Azure High Performance Computing (HPC) Blog

8 MIN READ

Tool to assist in optimal pinning of processes/threads for Azure HPC/AI VM’s

Microsoft

Aug 23, 2021

Introduction

To maximize a HPC applications performance (memory bandwidth and floating-point performance), the processes/threads need to be distributed evenly on the VM, utilizing all sockets, NUMA domains and L3caches.

In hybrid parallel applications, each process has several threads associated with it and it’s recommended to have a process and its threads on the same L3cache to maximize data sharing and re-use.

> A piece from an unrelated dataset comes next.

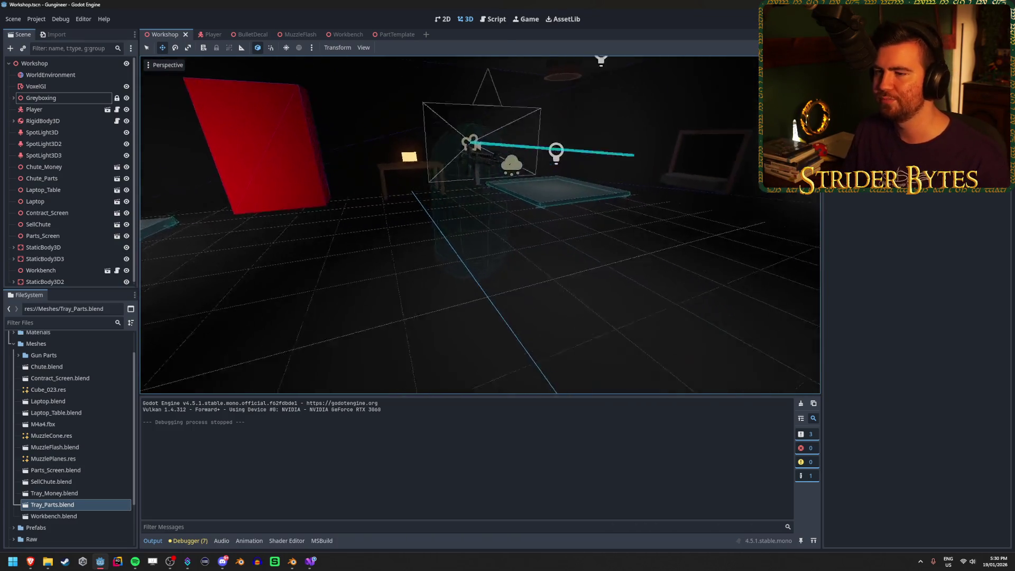
key("s")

Optimal process/thread placement on Azure AMD processor VM’s (e.g. HB120rs_v2, HBv3 series and NDv4 etc) is further complicated because these VM’s have several NUMA domains and many L3caches.

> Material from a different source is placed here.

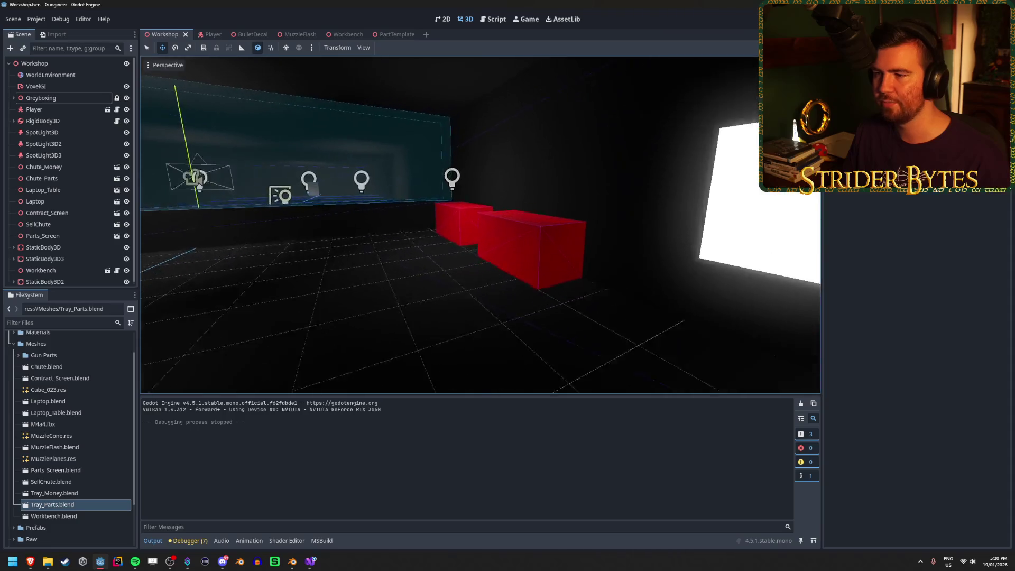
key("w")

There are several linux tools (e.g numactl and taskset) that can control the placement of processes, MPI libraries and job schedulers (e.g. Slurm srun) also provide arguments and environmental variables to control process affinity.

In this post we will discuss a tool which can help you place/pin your HPC/AI application's processes/threads in an optimal manner on HPC specialty VM’s. The pinning tool has the following functionality.

View VM CPU topology (Numa domains, l3caches, core ID's and GPU ID's)
Check where a parallel applications processes and threads are running (e.g. on what core ID, GPU ID and NUMA) and provide feedback/warnings if suboptimal process/thread affinity is detected.
For a given number of processes and threads, generate the optimal mpi (hpcx, openmpi, intel mpi and mvapich2 are supported) and slurm scheduler(srun) process affinity arguments.
Run app pinning tool directly in mpirun or slurm script and pass the optimal arguments directly to the run command.

HPC application pinning tool

The tool is called “check_app_pinning.py” and is in the azurehpc github repository.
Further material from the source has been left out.